Apartheid was a crime against humanity and yet its symbols are still prevalent in South Africa, even as so many wounds from that era are still raw. The old South African flag, one of the regime’s proudest symbols, was seen flapping in the wind this week, sparking a debate on the flag’s painful history and its place in South Africa today.
On Oct. 30, dozens of mainly white South Africans dressed in black and protested what they call the targeted murder of white South African farmers. The killings are described as “an onslaught” and “a form of terror,” with 72 farm murders this year, according to Afrikaner cultural group AfriForum. The group says they collect the figures independently, but their data has been called into question.
The rhetoric around farm murders is characterized by a tone of victimization and isolation, often communicating that white South Africans have been abandoned and isolated by the black majority government of the African National Congress. A closer look at statistics reveal all South Africans feel vulnerable as violent crime is on the increase.
Yet, groups like AfriForum argue farm attacks are characterized by torture and specific brutality. It’s what has fueled the myth that a “white genocide” is waiting to happen in South Africa. The myth has gained traction among white supremacists around the world, especially among conservatives in the US. It’s also a myth that wraps itself in the apartheid-era flag for comfort.
The #BlackMonday protests aim to raise awareness over the lack of police response to farm murders was marred by accusations that the old flag was flown. It was further muddied by fake news about flying the old flag and burning the new flag. Images were circulated on social media of photos from another protest in which the old three-color flag made an appearance. AfriForum denies that the flag was flown at all, but dozens of social media users say otherwise, while many white South Africans also condemned its reappearance.
The old flag was first flown in 1928, a combination of the Dutch orange, blue and white with the Union Jack, and the Afrikaner republics of the Orange Free State and the Transvaal. At the time, it symbolized a break from the British Empire, under which Afrikaners themselves were oppressed. The country’s flag was changed in 1994 to the bright, multi-coloured flag South Africa flies now, but the old flag has surfaced time and again, most notably on the jacket of American white supremacist mass-murderer Dylann Roof.
Like the Confederate Flag, those who still fly the flag have argued it is a symbol of cultural heritage, irrespective of its racist history. That, however, dismisses the symbolism of the flag that reinforced the notion that the white minority had a divine right to South Africa and its resources above all others, the very spirit of apartheid.

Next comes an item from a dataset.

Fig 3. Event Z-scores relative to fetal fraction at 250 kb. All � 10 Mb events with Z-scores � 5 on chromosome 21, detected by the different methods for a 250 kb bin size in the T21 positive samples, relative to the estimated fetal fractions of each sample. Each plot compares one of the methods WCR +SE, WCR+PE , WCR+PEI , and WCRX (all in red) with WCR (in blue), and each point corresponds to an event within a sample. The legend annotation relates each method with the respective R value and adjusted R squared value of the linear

South Africa’s constitution enshrines the right to freedom of expression, even if it means flying the old flag. However, just because something is a right, argues constitutional expert Pierre de Vos, doesn’t mean it’s right. Hiding behind the argument of free speech is the same logic employed by tiki-torch bearing white supremacists in the US who, under the more innocuous term “alt-right”, put on a display that seemed to celebrate America’s dark, racist history, when black people were property and rights were only for whites.
For many black South Africans, the old apartheid flag honors a time when every facet of their lives were subjugated according to the color of their skin. It reminds them of a time when they were vulnerable to state-led violence, and their killings were not documented. Hoisting the flag in a post-apartheid South Africa reads as a protest against progress in the country, irrespective of the intentions of the demonstrators.